Crap. I posted before I saw the admin no-OT talk. Sorry. Very, very sorry. I won't OT any more.
QUOTE (Doc Byte @ Mar 21 2010, 05:02 PM)
To me it's not a "grounded in reality" issue but it has something to do with suspension of disbelief. Prä-SR4 was based on the mid to late 80s. However SR's set in a near future based on our own. While I agee that SR's a parallel universe it was increasingly hard to take SR seriously when e.g. the iPhone became better than a cyberdeck in some aspects. SR simply needed an update for sustaining the suspension of disbelief.
Okay, I'll state my major problem with the tech in Shadowrun.
Hacking is too f*cking easy in character, and breaks the paradigm of ubiquitous data.
There I said it.
I put myself in a situation where I think like someone who wants to secure data from even casual attacks, and my solution is, time and again, to either take it off the matrix completely, or spend copious amounts of money on security software, or hire someone to browse my system, real time, looking for intruders.
For every rational, real-world-inspired security solution, there's an instant, spiffy program you can buy/pirate/download online that end-runs around that. Encryption is utterly useless and no replacement apparently was researched in 10-20 years since encryption was destroyed (which I find hard to believe). Firewalls? Hah! Go down to the stuffer shack and buy a program to bypass most of those buggers. While you're at it, hell, go ahead and hack the stuffer shacks' point of sale system and score some credits or ultra-cheap merchandise. Why not? It's not like anything they do can really, seriously stop you if they're linked to the matrix at all. Every game I've run with a hacker PC they just hack sh*t randomly to screw with people, steal things, and run amuck, because they know that very few people are hackers or are capable of resisting their efforts. It'd be like if the street sammy decided to walk down the street and murder at random, because the player knew the rules as written couldn't provide a law enforcement response he couldn't just defeat out of hand. Having a Hand of GOD operative hunt you down for hacking stuffer shacks, or every single commlink you try to hack being armed with an agent and high level ICE is just silly. I don't mind the concept of a spider, but it seems like the approach of actually hacking back at an intruding hacker is akin to trying to eat an elephant with an olive fork. Log the problem connection/account, block it entirely, shut your firewall down if it's a severe enough security breach, and then repair the damage.
It seems utterly insane. The paradigm of real world balance seems broken, skewed to the side of "attack" instead of "defense". The real world paradigm is that every time an exploit is generated, even the other black hat hackers will attempt to find ways to block that exploit, simply to be the person who did it.
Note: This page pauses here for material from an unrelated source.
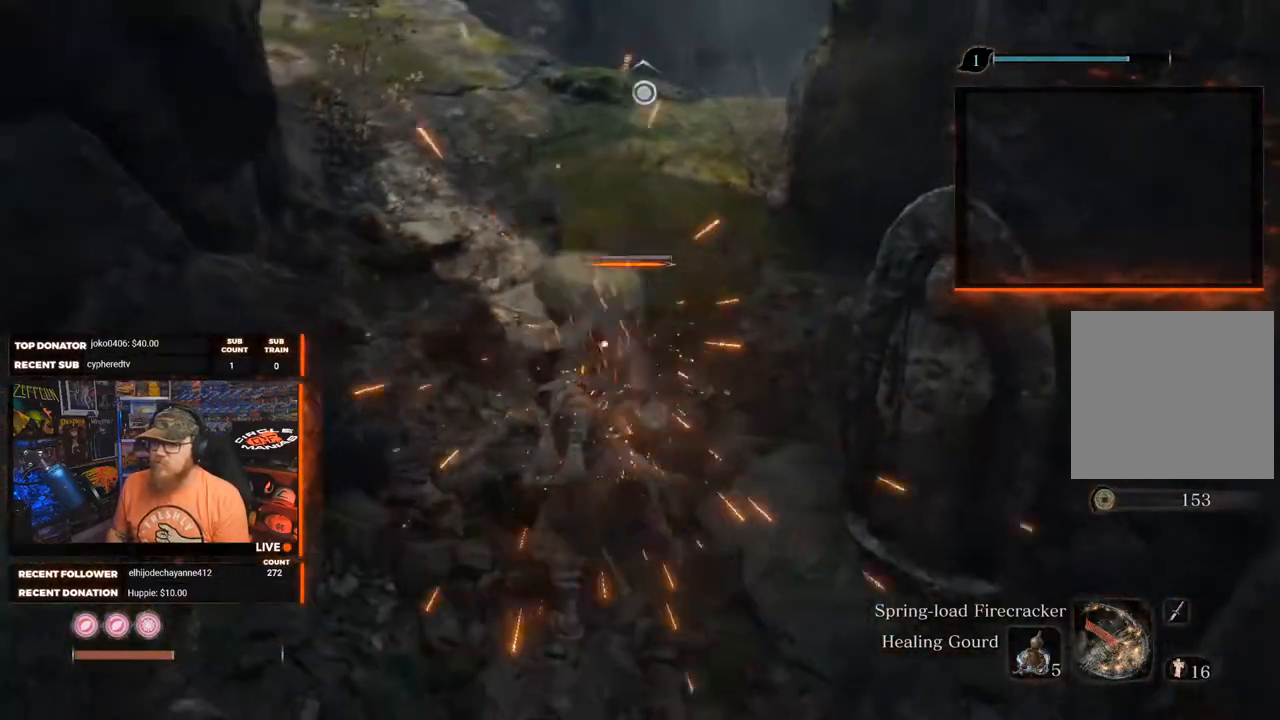
{"buttons": [], "left_stick": "up-right", "right_stick": "center", "events": [[17, "R1", "down"], [100, "R1", "up"], [167, "R1", "down"], [267, "R1", "up"]]}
I mean, a few years ago DDOS attacks from botnets were *the* way to bring down even large portions of the internet. Now it's relatively straightforward to configure strategic routers to be more or less resistant to anything other than a custom designed DDOS. While exploits will always predate countermeasures by the very nature of the game, countermeasures *must* keep up with and seal off exploits, otherwise the flawed system will be abandoned. This is the first, primary, and most important axiom of internet technology. If a flaw exists, it is a critical/fatal flaw, and the flaw can not be fixed, it will be (usually quickly) superseded by technology that *will* plug that hole. I simply don't see how a data-driven economy could function within SR4's current matrix rules.
Maybe I totally missed it, but the more I dig into the matrix side of shadowrun as the editions go by, the less interested I am. AR was awesome, but it's also the most readily open way to exploit ANY shadowrun team (since the benefits are so great) without a dedicated hacker that has better software and dice pools than the other hacker.
Shadowrun 4th has made me into something that I never thought I'd be: A neo-luddite in a cyberpunk setting.